• [Given entries]
= = = =

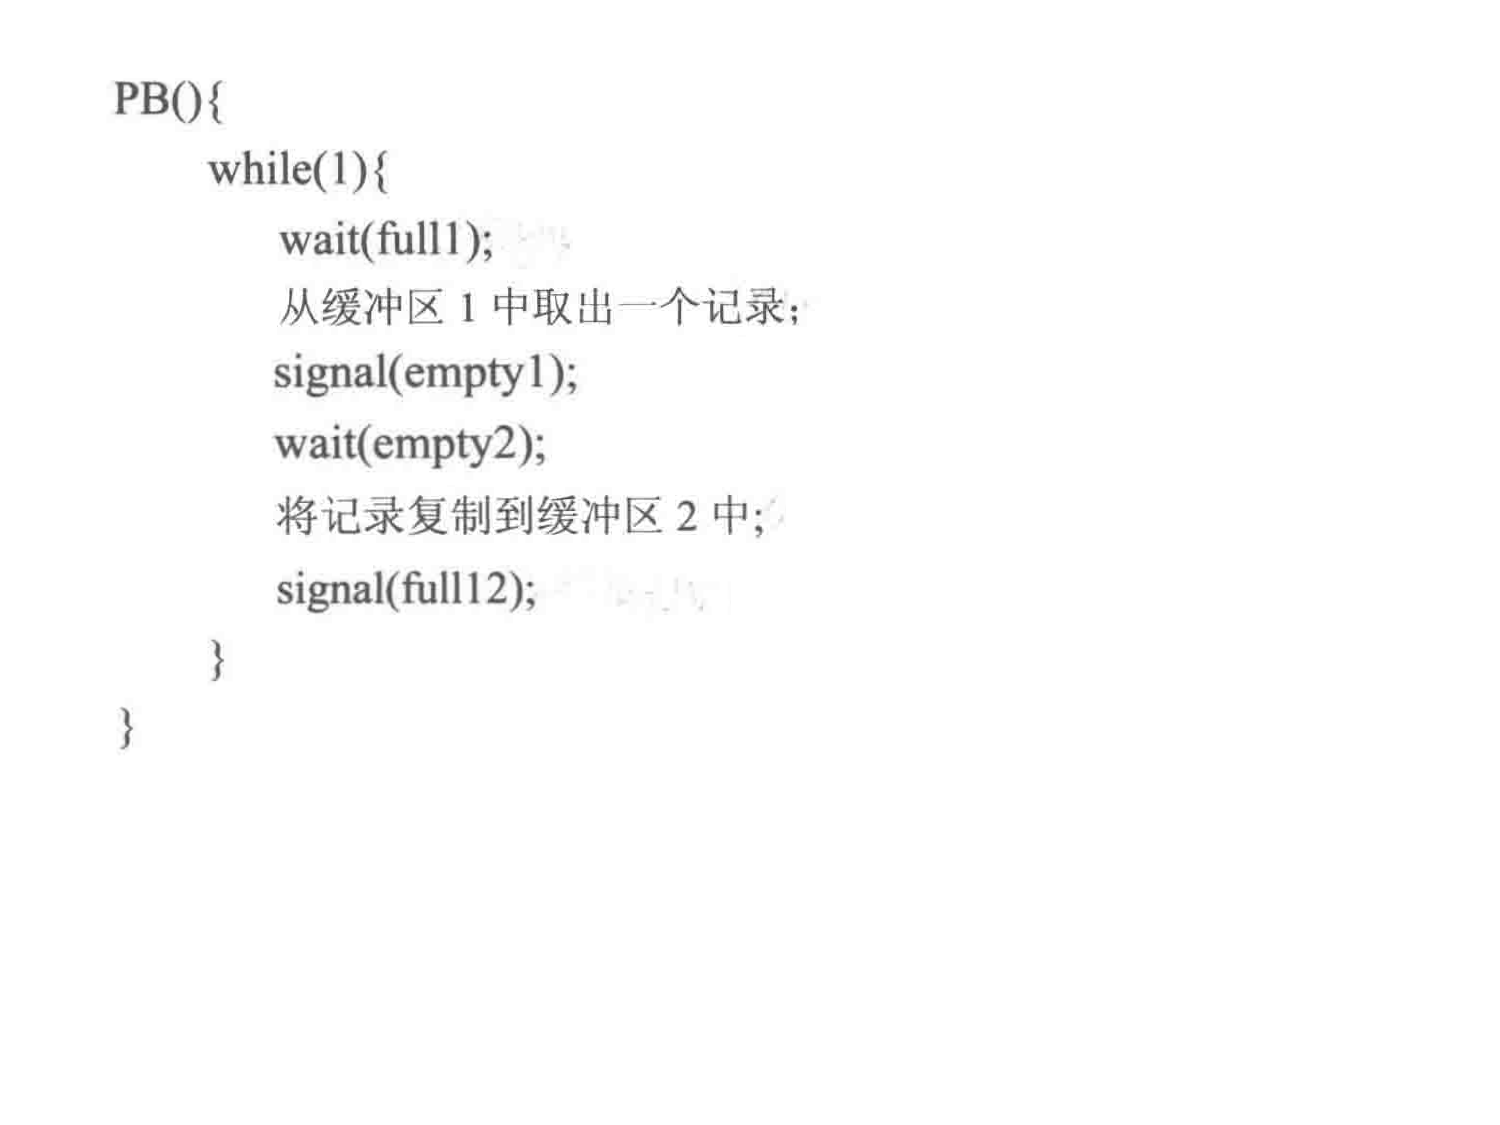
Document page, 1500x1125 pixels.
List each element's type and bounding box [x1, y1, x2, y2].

picture [265, 485, 786, 550]
picture [100, 562, 731, 764]
picture [253, 349, 735, 480]
picture [100, 77, 822, 337]
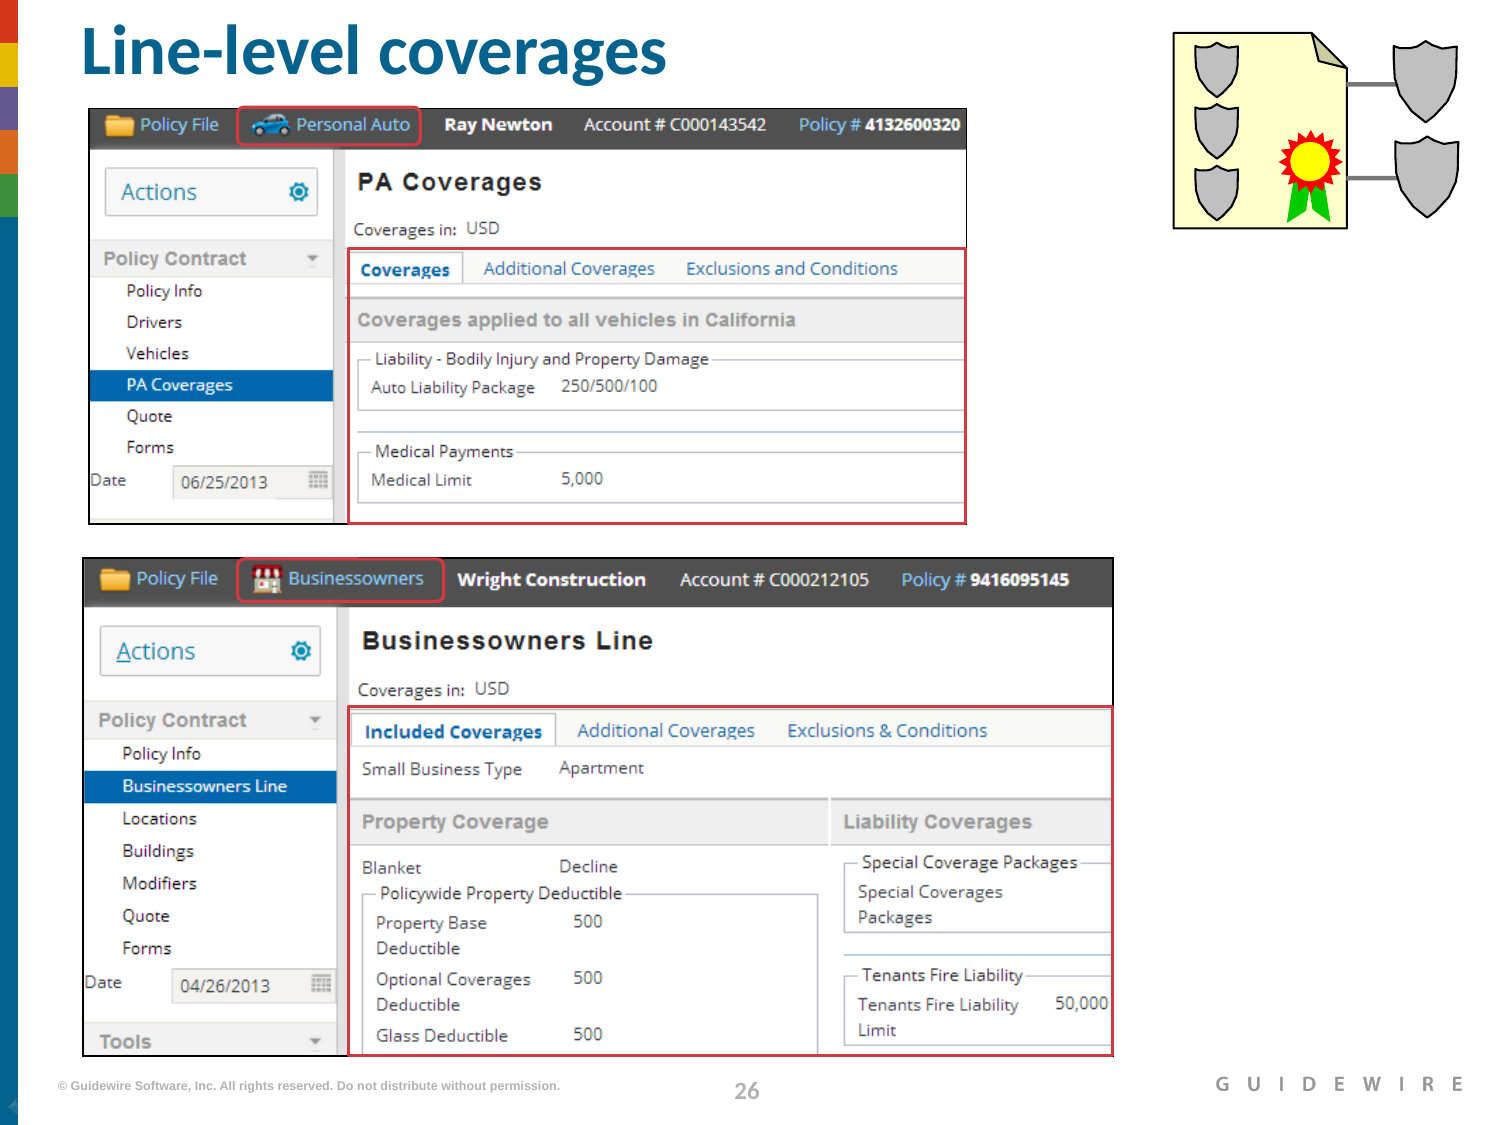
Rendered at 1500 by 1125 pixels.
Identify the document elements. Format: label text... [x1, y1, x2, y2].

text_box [1173, 32, 1348, 229]
picture [0, 0, 18, 216]
picture [89, 108, 966, 524]
picture [1215, 1073, 1480, 1096]
title Line-level coverages [81, 19, 1446, 142]
picture [10, 1101, 18, 1111]
text_box [1395, 136, 1459, 218]
text_box [1393, 41, 1457, 123]
picture [83, 558, 1113, 1056]
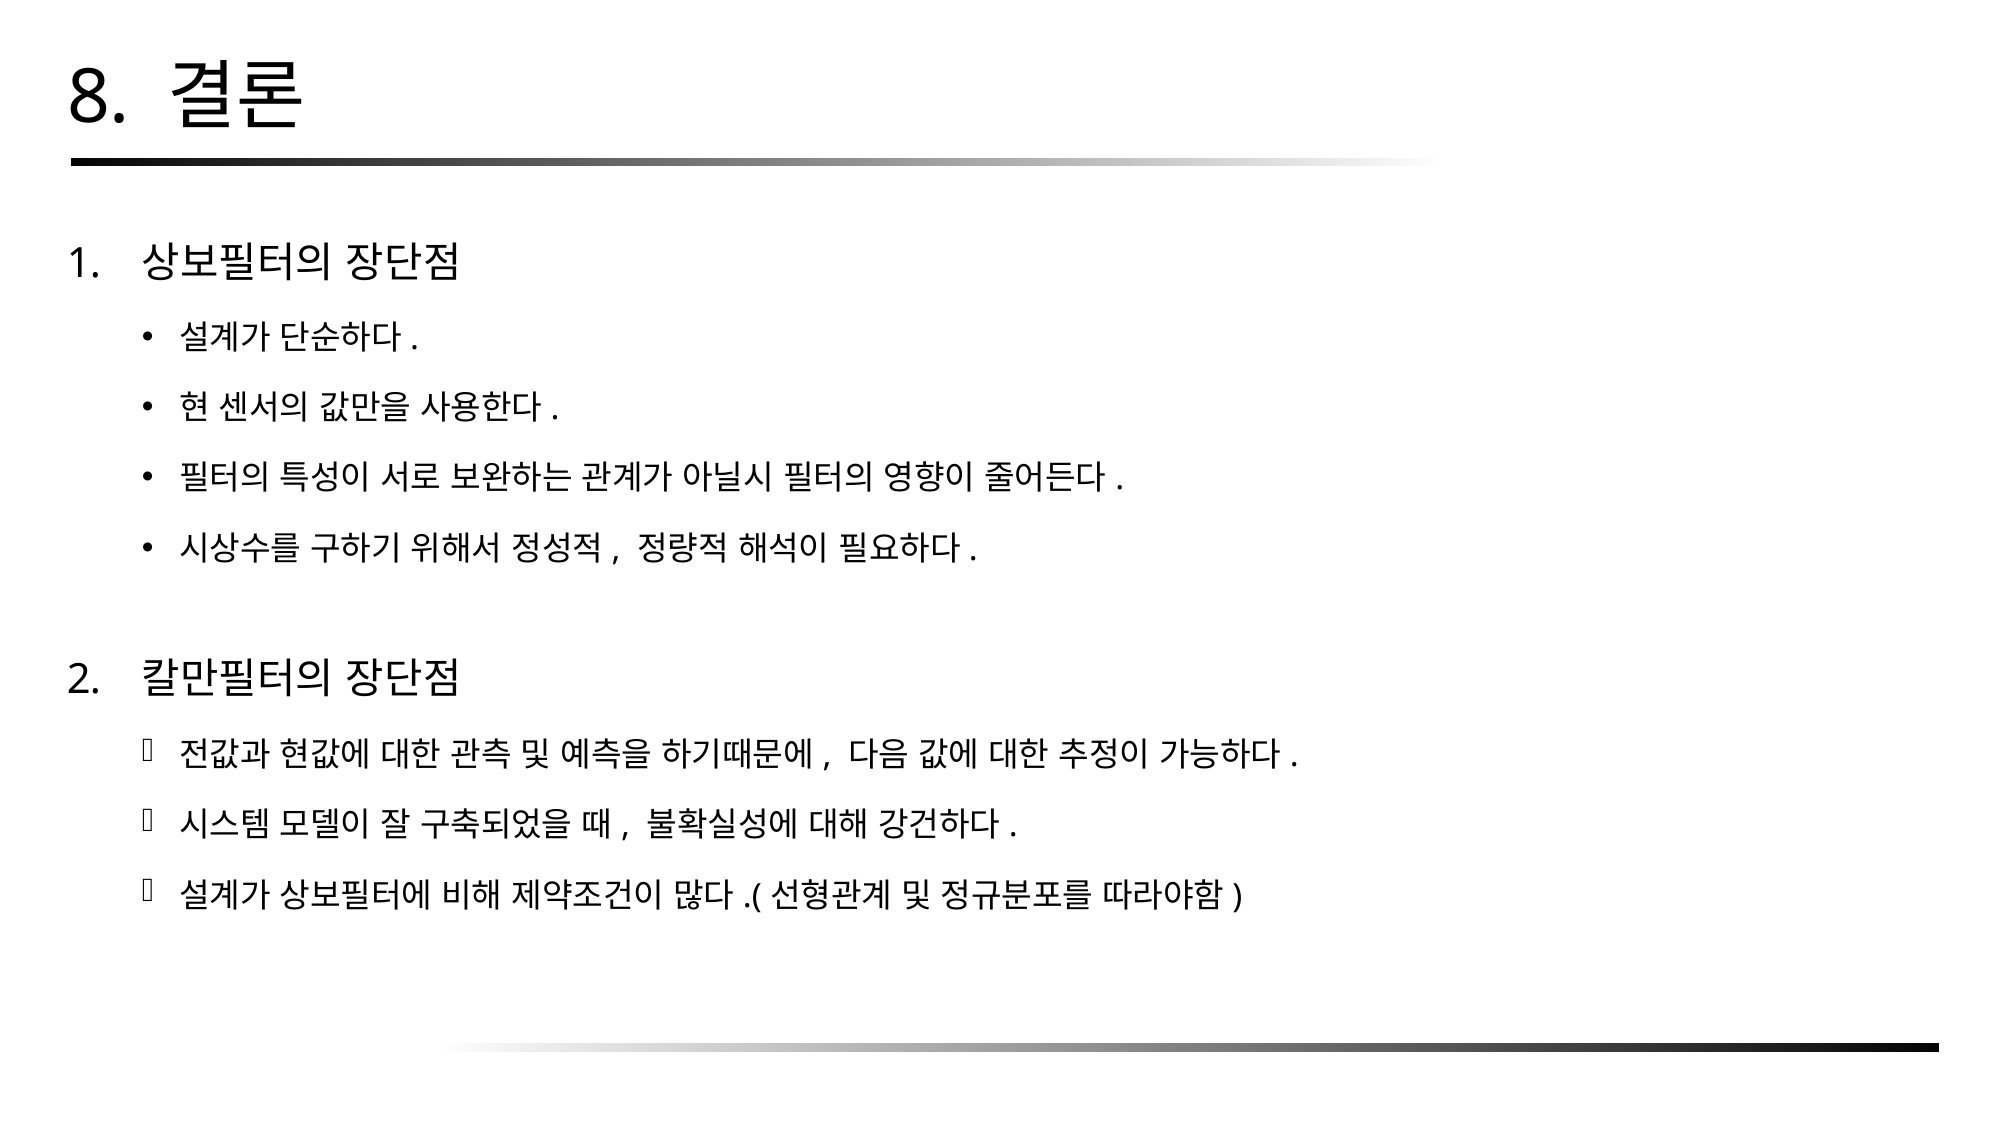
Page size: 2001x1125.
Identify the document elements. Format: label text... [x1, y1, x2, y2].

text_box 8. 결론 [52, 54, 1659, 142]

= = = =

• [Instruction]
I'd like every record printed exactly, with the pictures left out.

• [Response below]
Document page, 1500x1125 pixels.
List each element's type and bounding box [x1, y1, x2, y2].

picture [265, 485, 786, 550]
picture [100, 562, 731, 764]
picture [253, 349, 735, 480]
picture [100, 77, 822, 337]
Rendered at 1500 by 1125 pixels.
Identify the document elements. Format: label text... [x1, y1, x2, y2].

text_box [1173, 32, 1348, 229]
picture [0, 0, 18, 216]
picture [89, 108, 966, 524]
picture [1215, 1073, 1480, 1096]
title Line-level coverages [81, 19, 1446, 142]
picture [10, 1101, 18, 1111]
text_box [1395, 136, 1459, 218]
text_box [1393, 41, 1457, 123]
picture [83, 558, 1113, 1056]
Page size: 2001x1125.
Identify the document elements. Format: label text... [x1, y1, x2, y2].

text_box 8. 결론 [52, 54, 1659, 142]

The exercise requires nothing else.